-- Requirement --
Continue the prepared hearing statement supporting the SAFE Act, starting right after its last sentence.

-- Excerpted passage --
+++
1997 Congressional Hearings
Intelligence and Security


Security and Freedom Through Encryption (SAFE) Act
March 20, 1997 - House Judiciary Subcommittee on Courts and Intellectual Property

PREPARED STATEMENT OF GROVER G. NORQUIST, PRESIDENT, AMERICANS FOR TAX REFORM

INTRODUCTION

  Mr. Chairman, my name is Grover G. Norquist and I am President of Americans for Tax Reform. I am here to strongly support the Security and Freedom through Encryption (SAFE) Act, H.R. 695, introduced by the gentleman from Virginia, my good friend Mr. Bob Goodlatte. I am also here to thank Mr. Goodlatte and all those who have co-sponsored this bill in the House of Representatives, including John Boehner and Tom DeLay.
  The irony is, I shouldn't have to be here. The SAFE Act essentially affirms traditional Constitutional principles that Americans should be free ''their persons and possessions from unreasonable searches and seizures,'' and that they should be allowed to conduct their lawful business with a minimum of interference from the state. These are indeed truths we should hold self-evident.
  Instead, the alternative to the SAFE Act, championed by the Clinton Administration and almost no one else on the planet, is the biggest government power grab since income-tax withholding and a sweeping expansion of state power that threatens to put life, property, and personal information at risk. Bill Clinton's inexplicable fixation with the Clipper Chip represents not only a sweeping expansion of state power but also reckless endangerment of the public infrastructure.
+++
-- Excerpted records --
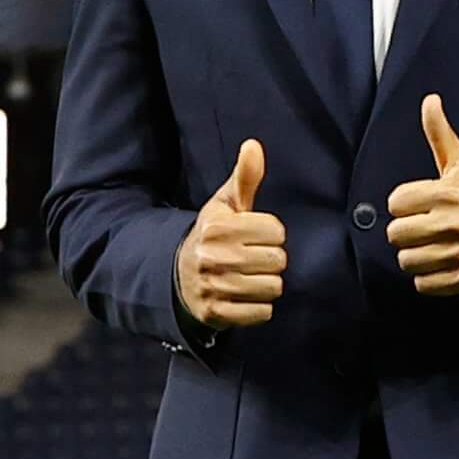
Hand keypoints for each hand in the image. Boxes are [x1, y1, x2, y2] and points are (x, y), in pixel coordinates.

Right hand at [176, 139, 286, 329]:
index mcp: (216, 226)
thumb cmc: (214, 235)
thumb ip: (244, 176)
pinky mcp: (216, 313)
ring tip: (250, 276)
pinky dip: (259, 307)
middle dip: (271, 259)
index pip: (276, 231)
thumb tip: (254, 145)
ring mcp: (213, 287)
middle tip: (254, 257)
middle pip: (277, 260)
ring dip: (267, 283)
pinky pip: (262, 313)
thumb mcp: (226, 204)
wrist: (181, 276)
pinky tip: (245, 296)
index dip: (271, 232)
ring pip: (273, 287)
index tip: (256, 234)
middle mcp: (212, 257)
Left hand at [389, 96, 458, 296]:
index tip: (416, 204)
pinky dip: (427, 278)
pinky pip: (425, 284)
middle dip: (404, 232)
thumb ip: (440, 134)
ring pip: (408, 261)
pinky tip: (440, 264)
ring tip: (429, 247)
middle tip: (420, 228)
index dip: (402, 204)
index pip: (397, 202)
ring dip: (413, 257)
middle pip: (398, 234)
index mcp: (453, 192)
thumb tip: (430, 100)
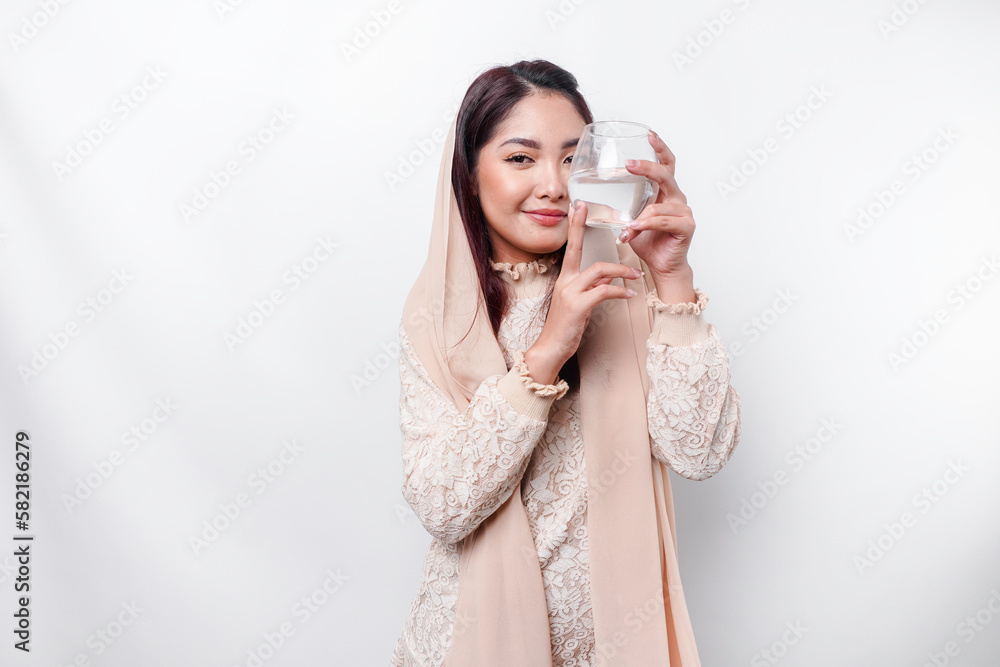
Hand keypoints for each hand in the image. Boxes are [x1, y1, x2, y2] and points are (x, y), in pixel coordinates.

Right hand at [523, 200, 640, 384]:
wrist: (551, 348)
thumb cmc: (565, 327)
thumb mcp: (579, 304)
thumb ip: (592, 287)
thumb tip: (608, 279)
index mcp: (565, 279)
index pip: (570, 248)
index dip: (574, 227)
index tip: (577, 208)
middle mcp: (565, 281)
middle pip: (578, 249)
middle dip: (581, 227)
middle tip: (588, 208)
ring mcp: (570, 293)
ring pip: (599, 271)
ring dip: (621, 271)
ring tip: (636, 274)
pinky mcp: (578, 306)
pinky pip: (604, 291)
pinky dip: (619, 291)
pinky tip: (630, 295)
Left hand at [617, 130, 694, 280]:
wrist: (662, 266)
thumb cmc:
+++
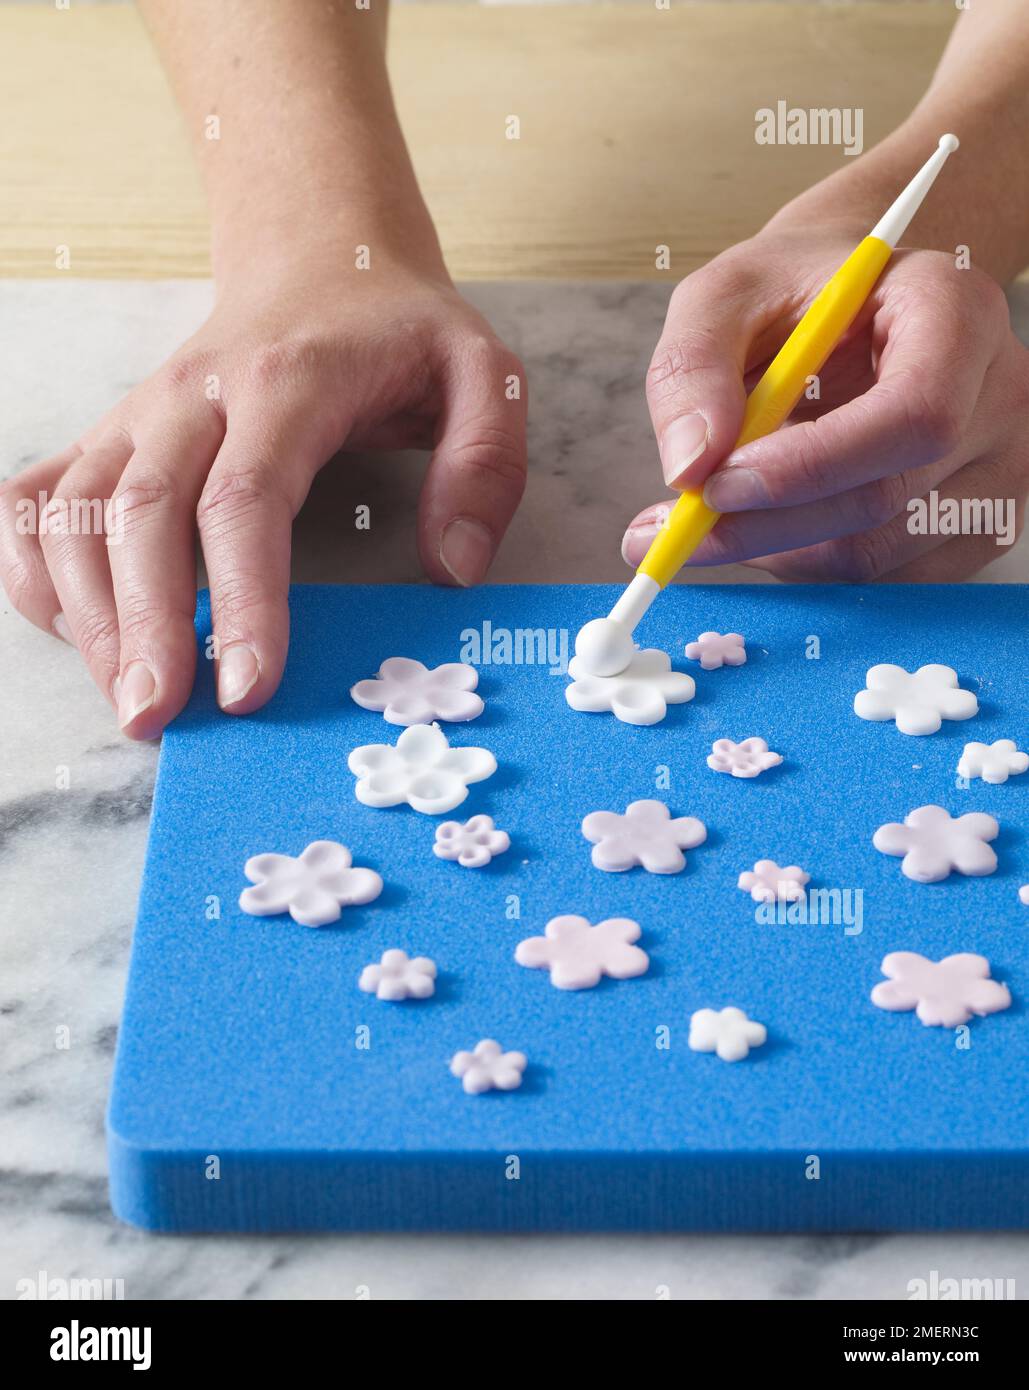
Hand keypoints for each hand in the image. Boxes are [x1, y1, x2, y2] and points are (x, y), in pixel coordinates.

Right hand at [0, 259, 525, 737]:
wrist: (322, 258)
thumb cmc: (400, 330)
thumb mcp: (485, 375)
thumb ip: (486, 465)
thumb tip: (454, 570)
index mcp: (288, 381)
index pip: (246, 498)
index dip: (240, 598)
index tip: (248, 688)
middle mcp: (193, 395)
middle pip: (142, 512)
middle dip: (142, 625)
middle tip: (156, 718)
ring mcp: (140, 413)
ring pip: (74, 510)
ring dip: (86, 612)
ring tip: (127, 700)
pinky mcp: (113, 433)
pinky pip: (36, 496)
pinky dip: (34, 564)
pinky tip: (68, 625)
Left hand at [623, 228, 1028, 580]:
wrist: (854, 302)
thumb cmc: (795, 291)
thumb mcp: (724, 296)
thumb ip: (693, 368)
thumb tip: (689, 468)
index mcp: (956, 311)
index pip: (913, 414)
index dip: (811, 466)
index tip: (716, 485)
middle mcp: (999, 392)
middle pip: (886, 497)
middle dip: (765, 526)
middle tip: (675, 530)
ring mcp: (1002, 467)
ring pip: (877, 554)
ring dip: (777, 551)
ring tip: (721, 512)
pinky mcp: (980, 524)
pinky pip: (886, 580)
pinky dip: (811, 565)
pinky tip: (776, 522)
+++
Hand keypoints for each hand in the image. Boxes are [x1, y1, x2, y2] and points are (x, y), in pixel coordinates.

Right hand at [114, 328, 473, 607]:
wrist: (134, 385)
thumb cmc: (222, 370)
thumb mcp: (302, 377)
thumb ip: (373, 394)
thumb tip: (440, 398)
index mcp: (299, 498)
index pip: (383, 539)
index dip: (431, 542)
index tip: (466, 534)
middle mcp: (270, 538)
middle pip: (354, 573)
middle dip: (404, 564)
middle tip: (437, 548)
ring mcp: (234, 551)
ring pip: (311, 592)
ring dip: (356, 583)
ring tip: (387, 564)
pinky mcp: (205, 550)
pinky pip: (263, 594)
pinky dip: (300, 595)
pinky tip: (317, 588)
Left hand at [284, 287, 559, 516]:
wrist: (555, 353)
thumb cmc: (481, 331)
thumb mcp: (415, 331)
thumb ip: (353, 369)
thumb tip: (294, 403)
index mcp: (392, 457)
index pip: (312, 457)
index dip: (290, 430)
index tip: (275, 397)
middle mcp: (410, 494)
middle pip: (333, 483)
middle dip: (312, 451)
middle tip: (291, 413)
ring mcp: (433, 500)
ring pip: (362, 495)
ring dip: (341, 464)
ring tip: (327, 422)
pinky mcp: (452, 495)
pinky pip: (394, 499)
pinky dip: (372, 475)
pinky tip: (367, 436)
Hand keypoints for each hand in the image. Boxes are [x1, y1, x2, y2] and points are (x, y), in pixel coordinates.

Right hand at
+++
-- Exercise result --
  The Clipper Chip was an issue even George Bush got right bad idea, wouldn't be prudent. You didn't see it come from his Administration. The Clipper Chip, as you recall, was a government plan to strongarm private industry into building a backdoor for government eavesdropping into every communications device. Companies which wouldn't cooperate wouldn't get government contracts, might have their taxes audited, and might be embarrassed in front of Congressional Committees. Yet the initial public relations fiasco of Clipper Proposal Number One somehow didn't register with this Administration. They keep coming back with new names and new proposals—''key escrow, key recovery, key management infrastructure,'' and what have you. But it's still the same thing. The single most important message I want to leave you with today is that all these new proposals are variations on the Clipper theme. They are categorically unacceptable. The reason we need the SAFE Act is not, unfortunately, to make any positive changes but rather to put a nail in the Clipper coffin once and for all.
  There are three basic questions to deal with: First, what is our basic model of economic development in this country is it free markets or ham-fisted industrial policy? Second, who makes the laws in this country—is it Congress or the President? And third, do we still give a hoot in this country about civil liberties protections and Fourth Amendment guarantees against searches and seizures, particularly when these apply to taxpayers?
  If you as Members of Congress think this is a free market country where Congress makes laws and the Constitution still means something, then you will unanimously support Mr. Goodlatte's bill.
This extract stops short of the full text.